제공된 글 -
84. Largest Rectangle in Histogram
Problem
Given an array of integers heights representing the histogram's bar height where the width of each bar is 1, return the area of the largest rectangle in the histogram.
Example
Input: heights = [2,1,5,6,2,3]
Output: 10
[1] Code (22. 03. 13)
Need to Retry -> Hard 문제는 다시 풀어보자 !
// Runtime: 148 ms
// Memory Usage: 93.1 MB
// Ref : https://leetcode.com/submissions/detail/657229072
class Solution {
public int largestRectangleArea(int[] heights) {
Stack<Node> st = new Stack<>();
int ans = -1;
if (heights.length < 1) {
return heights[0];
}
st.push(new Node(0, heights[0]));
for (int i = 1; i < heights.length; i++) {
int pos = i;
while (!st.isEmpty() && st.peek().val > heights[i]) {
Node node = st.pop();
pos = node.pos;
ans = Math.max(ans, (i - node.pos) * node.val);
}
st.push(new Node(pos, heights[i]));
}
Node rightNode = new Node(heights.length, st.peek().val);
while (!st.isEmpty()) {
Node node = st.pop();
ans = Math.max(ans, (rightNode.pos - node.pos) * node.val);
}
return ans;
}
private class Node {
public int pos;
public int val;
public Node(int pos, int val) {
this.pos = pos;
this.val = val;
}
}
}
Reference Code
Code 1
// Runtime: 75 ms
// Memory Usage: 88.8 MB
// Ref : https://leetcode.com/submissions/detail/621037929
class Solution {
public int largestRectangleArea(int[] heights) {
int len = heights.length;
Stack<Integer> s = new Stack<>();
int maxArea = 0;
for (int i = 0; i <= len; i++) {
int h = (i == len ? 0 : heights[i]);
if (s.isEmpty() || h >= heights[s.peek()]) {
s.push(i);
} else {
int tp = s.pop();
maxArea = Math.max(maxArea, heights[tp] * (s.isEmpty() ? i : i - 1 - s.peek()));
i--;
}
}
return maxArea;
}
}
- 내가 푼 풀이보다 시간/공간 복잡도가 효율적이다.

목록 발췌 -
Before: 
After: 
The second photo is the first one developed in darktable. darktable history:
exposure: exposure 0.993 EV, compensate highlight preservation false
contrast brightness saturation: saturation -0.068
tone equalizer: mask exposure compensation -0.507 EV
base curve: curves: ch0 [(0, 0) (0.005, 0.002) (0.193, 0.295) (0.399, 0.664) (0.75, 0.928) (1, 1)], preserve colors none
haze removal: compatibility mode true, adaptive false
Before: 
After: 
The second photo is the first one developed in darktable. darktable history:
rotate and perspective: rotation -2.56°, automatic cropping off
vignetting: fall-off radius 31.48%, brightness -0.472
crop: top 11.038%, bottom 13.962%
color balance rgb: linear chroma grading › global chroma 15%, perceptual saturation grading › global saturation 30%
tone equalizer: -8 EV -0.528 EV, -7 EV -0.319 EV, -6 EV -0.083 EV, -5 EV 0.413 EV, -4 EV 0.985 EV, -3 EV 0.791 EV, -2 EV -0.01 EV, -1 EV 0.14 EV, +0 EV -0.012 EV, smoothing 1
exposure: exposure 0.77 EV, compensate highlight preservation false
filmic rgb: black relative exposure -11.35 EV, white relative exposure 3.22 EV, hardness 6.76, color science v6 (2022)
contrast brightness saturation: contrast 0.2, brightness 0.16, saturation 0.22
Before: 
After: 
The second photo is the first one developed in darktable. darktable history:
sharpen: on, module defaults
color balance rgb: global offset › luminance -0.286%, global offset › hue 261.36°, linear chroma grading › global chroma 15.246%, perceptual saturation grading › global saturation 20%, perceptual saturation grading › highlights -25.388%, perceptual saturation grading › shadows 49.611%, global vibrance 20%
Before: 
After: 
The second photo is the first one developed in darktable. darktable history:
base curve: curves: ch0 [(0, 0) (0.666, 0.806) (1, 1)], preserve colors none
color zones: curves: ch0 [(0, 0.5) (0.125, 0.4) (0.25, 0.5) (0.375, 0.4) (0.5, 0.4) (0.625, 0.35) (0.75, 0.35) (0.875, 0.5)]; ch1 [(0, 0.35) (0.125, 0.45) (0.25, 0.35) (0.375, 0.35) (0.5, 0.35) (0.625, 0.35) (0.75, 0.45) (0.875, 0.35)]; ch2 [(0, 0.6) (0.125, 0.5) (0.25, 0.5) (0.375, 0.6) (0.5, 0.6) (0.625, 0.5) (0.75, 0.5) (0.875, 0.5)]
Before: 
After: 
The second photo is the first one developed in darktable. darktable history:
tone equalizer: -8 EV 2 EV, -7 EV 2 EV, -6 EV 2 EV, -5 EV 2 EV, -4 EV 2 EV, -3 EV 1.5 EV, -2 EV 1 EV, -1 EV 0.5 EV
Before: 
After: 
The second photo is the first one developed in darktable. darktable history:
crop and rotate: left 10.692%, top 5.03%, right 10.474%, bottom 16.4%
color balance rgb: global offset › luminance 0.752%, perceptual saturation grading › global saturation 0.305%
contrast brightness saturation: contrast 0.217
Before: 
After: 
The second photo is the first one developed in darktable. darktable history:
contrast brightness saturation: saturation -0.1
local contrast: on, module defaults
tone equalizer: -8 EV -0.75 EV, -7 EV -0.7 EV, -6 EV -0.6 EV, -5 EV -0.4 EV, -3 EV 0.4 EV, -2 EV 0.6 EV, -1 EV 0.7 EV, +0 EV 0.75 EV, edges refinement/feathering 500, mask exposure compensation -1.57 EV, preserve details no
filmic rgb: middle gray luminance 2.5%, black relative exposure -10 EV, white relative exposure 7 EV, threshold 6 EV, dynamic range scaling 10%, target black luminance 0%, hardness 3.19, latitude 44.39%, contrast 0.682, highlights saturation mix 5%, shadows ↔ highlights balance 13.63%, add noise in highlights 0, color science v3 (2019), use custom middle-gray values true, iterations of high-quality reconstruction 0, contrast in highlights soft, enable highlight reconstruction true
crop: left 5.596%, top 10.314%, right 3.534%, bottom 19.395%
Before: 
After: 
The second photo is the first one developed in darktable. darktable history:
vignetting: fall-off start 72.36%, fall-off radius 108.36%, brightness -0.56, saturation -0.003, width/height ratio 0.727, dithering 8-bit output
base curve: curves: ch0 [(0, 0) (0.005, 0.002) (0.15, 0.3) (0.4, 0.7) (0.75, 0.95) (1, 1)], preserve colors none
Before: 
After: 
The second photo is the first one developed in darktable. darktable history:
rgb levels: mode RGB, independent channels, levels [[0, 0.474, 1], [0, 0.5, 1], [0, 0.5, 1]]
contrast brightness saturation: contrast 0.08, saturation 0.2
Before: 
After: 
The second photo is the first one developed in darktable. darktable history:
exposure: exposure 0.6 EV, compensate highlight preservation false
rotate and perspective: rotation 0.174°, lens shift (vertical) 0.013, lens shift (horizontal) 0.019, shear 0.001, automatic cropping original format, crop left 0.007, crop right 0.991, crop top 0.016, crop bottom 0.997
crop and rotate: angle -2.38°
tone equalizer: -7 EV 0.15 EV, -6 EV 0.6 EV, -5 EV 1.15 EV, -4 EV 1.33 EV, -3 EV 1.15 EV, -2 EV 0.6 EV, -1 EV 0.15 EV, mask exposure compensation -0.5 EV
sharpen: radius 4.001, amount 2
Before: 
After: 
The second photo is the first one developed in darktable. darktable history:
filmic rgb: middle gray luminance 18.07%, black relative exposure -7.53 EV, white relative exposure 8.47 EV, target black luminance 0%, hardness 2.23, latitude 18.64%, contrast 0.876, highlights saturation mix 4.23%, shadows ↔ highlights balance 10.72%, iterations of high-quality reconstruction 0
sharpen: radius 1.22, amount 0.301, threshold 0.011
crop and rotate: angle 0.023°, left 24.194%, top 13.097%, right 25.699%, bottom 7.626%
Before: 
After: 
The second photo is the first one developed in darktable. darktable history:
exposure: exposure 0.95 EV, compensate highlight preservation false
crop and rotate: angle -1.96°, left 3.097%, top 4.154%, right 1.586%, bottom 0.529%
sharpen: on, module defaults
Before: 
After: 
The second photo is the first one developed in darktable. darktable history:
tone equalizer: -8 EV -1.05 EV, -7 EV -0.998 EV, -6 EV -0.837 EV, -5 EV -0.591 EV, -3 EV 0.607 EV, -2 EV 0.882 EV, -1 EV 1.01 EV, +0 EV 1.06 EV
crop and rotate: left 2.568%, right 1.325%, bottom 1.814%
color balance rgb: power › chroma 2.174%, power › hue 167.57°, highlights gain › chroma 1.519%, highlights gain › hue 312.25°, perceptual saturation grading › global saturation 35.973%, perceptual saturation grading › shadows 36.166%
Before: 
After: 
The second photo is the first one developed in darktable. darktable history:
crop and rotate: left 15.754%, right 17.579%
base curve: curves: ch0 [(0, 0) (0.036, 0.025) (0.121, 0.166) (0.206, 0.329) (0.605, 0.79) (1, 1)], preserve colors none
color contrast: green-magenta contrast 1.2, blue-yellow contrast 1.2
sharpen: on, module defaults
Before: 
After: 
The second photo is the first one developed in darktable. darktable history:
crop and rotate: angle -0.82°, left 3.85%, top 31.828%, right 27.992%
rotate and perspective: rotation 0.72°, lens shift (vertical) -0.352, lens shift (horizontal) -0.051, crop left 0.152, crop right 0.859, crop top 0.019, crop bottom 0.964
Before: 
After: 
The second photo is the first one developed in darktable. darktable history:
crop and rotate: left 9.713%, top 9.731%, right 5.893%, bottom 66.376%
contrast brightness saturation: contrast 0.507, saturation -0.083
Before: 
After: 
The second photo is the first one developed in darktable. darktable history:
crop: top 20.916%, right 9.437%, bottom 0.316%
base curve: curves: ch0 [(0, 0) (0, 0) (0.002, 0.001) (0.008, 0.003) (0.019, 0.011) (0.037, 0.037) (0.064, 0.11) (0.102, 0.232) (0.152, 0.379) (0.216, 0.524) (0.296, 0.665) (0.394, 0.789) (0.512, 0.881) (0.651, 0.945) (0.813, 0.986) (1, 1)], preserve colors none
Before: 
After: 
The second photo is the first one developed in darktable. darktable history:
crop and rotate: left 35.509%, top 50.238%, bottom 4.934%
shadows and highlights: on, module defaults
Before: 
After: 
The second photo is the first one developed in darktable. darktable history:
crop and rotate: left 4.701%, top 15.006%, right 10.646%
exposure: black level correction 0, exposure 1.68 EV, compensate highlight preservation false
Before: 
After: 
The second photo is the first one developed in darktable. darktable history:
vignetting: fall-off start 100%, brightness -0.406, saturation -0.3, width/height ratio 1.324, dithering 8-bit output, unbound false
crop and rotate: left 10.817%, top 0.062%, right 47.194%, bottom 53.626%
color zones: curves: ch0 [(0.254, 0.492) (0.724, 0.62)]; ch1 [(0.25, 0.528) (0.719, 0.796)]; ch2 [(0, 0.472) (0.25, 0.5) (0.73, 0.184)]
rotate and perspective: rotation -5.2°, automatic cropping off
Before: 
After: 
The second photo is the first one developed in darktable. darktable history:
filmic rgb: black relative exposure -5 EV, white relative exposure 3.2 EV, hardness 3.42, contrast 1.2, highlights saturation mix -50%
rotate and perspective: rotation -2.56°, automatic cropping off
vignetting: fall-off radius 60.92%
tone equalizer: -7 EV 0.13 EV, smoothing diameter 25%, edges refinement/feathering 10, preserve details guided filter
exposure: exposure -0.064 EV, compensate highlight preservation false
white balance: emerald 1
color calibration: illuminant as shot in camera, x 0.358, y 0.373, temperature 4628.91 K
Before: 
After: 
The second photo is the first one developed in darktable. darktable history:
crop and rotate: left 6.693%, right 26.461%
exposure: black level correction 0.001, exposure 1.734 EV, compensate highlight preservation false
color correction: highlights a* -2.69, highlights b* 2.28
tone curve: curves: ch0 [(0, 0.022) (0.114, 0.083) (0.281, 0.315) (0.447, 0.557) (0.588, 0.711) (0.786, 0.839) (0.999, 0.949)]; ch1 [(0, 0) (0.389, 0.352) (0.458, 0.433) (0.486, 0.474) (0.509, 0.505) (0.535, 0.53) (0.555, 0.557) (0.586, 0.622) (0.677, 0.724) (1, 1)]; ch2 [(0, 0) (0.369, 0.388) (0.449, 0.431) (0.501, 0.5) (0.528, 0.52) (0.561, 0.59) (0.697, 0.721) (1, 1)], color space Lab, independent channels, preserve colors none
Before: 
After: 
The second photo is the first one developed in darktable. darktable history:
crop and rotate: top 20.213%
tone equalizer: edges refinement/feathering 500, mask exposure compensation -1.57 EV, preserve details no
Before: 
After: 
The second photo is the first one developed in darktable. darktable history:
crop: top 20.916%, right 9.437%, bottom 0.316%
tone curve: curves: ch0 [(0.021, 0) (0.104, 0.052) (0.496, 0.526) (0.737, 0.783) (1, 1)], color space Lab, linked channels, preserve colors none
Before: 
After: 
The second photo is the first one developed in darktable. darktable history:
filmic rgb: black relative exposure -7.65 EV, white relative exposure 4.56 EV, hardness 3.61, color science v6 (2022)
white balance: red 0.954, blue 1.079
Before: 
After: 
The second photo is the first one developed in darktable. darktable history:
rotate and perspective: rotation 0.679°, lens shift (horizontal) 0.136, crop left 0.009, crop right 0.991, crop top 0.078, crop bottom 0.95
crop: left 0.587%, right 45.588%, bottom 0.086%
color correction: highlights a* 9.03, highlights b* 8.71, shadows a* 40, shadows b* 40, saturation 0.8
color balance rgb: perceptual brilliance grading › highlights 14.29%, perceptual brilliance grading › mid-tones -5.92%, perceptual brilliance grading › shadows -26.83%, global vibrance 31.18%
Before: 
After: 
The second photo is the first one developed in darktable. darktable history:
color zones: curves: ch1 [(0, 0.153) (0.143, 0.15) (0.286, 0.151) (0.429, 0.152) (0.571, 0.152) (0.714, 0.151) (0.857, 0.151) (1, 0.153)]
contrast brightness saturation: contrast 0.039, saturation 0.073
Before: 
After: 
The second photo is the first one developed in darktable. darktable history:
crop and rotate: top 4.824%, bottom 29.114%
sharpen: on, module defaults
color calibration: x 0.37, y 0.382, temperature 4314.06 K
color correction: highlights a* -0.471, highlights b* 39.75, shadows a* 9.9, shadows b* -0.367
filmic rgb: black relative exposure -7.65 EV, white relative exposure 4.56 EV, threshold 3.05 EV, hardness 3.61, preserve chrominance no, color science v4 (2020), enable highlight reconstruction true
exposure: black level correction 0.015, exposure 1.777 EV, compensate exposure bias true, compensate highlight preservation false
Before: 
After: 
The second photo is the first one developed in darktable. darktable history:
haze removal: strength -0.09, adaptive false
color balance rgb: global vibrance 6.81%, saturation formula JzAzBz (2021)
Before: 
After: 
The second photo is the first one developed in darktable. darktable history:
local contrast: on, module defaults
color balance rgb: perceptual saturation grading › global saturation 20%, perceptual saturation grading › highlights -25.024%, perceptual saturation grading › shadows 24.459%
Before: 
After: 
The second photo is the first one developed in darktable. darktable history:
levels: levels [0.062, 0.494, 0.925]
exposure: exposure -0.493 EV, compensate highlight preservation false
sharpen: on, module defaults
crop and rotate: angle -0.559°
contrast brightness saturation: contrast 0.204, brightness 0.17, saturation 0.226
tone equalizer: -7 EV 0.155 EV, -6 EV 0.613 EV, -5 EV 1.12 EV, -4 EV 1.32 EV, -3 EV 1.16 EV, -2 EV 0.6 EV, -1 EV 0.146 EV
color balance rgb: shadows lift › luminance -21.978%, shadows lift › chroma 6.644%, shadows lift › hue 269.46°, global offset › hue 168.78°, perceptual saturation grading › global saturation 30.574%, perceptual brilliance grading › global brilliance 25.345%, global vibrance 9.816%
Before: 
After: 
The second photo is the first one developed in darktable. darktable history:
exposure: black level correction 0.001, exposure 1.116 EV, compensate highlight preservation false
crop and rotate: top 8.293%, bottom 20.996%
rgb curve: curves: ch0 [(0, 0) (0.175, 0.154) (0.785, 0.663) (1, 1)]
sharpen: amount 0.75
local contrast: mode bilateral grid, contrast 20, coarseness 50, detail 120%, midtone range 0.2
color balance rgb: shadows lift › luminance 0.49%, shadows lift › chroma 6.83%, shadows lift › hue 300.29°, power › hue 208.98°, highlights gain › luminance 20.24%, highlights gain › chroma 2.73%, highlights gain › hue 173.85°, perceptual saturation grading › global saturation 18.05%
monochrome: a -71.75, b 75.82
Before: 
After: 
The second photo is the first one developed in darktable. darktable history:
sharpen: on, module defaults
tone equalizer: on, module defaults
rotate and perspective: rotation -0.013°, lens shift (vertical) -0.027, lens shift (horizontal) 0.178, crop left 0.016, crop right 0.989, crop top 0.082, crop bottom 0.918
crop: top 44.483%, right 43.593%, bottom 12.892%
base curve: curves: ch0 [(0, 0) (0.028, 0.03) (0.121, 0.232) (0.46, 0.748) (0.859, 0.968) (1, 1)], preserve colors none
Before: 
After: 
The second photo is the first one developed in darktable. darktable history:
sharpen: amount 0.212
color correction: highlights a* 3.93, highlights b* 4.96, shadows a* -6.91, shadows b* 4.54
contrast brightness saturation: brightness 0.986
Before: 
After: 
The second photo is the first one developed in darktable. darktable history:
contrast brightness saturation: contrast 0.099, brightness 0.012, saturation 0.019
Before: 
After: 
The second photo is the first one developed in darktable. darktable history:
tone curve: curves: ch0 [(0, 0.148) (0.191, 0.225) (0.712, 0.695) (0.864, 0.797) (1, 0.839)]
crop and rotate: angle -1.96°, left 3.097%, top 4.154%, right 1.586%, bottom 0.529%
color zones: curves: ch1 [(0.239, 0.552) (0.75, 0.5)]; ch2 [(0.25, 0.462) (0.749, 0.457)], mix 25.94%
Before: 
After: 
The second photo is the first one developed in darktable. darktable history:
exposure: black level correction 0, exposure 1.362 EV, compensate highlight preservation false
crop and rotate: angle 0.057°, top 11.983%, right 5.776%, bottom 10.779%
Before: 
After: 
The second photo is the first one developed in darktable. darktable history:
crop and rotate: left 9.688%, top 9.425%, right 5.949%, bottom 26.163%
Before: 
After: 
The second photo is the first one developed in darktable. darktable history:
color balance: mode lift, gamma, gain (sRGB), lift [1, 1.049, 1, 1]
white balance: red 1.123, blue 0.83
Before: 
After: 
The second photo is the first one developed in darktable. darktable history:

과제 A -
제공된 글의 예시에서 heights = [2,1,5,6,2,3]을 입력하면 출력값은 얼마인가?
과제 B -
제공된 글에서 Code 1을 작성자의 풀이보다 효율적이라고 평가했다. 두 코드에 적힌 Runtime과 Memory Usage 수치를 들어 1~3문장으로 설명하라.
과제 C -
제공된 글에서 "84. Largest Rectangle"부터 "(22. 03. 13)"까지 그대로 옮겨 적어라.

풀이 A -
10

풀이 B -
Code 1은 Runtime 75 ms, Memory Usage 88.8 MB이다. 작성자의 풀이는 148 ms, 93.1 MB이므로 Code 1이 실행 시간과 메모리 사용량이 모두 적다. 글에서도 Code 1이 작성자의 풀이보다 시간/공간 복잡도가 효율적이라고 적었다.

풀이 C -
84. Largest Rectangle in Histogram
Problem
Given an array of integers heights representing the histogram's bar height where the width of each bar is 1, return the area of the largest rectangle in the histogram.
Example
Input: heights = [2,1,5,6,2,3]
Output: 10
[1] Code (22. 03. 13)